Impact melt forms a swirled feature in Giordano Bruno crater. Image width is 1 km, LROC NAC M143947267L [NASA/GSFC/Arizona State University].
The crater Giordano Bruno is a favorite of lunar scientists due to its relatively young age and the amazing impact melt features found within and without the crater walls. Previously, the LROC Featured Image gave a birds eye view of the whole crater in Giordano Bruno, The Big Picture. Today's Featured Image uses a 57 cm per pixel NAC frame to highlight the details of a giant swirl (or whorl) of impact melt within one of the larger impact melt pools inside Giordano Bruno. The whorl formed in a clockwise direction and is ~1 km in diameter.

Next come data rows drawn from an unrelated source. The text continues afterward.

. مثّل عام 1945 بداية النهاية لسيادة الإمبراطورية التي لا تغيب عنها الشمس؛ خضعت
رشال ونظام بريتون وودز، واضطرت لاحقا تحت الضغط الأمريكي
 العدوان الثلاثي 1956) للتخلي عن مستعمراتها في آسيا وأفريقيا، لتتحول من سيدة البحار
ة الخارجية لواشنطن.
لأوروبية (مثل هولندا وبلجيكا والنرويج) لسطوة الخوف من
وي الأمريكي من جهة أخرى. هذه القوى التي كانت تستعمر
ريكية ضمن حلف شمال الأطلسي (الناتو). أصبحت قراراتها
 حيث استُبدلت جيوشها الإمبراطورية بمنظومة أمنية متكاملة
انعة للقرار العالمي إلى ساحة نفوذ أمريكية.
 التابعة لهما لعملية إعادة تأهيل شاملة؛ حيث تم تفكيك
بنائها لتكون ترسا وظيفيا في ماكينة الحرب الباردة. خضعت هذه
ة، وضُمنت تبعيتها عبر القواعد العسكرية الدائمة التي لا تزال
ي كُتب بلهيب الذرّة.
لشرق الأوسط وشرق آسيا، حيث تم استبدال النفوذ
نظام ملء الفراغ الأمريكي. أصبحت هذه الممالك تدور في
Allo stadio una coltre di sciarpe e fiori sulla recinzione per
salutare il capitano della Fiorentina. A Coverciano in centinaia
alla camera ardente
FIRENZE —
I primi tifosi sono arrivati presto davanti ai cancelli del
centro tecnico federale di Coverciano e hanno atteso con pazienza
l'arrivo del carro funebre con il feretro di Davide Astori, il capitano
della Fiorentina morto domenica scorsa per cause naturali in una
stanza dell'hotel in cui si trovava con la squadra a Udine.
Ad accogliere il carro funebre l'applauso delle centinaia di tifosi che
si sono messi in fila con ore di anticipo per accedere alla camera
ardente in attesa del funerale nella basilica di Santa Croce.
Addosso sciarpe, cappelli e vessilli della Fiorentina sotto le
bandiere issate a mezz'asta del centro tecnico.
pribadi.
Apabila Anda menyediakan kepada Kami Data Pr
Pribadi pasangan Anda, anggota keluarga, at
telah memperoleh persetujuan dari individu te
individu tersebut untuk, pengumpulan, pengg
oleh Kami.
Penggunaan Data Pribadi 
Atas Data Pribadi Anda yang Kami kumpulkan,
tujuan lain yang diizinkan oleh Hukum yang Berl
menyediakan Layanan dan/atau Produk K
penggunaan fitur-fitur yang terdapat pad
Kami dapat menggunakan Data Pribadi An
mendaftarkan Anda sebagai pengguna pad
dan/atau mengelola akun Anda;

This spiral-shaped feature may have formed due to shear stress created when molten impact melt flowed at different speeds (probably caused by drag from the pool floor or an obstacle within the pool). This shear would modify flow directions in ways that could ultimately produce such a swirling pattern. Slumping material may have set the melt into motion within an otherwise calm impact melt pool. The more information lunar scientists can gather about how quickly impact melt cools, the more we will know about how this structure formed!
Context image of Giordano Bruno crater. The location of the Featured Image is in shadow along the western edge of the floor. Image width is 49 km [NASA/GSFC/Arizona State University].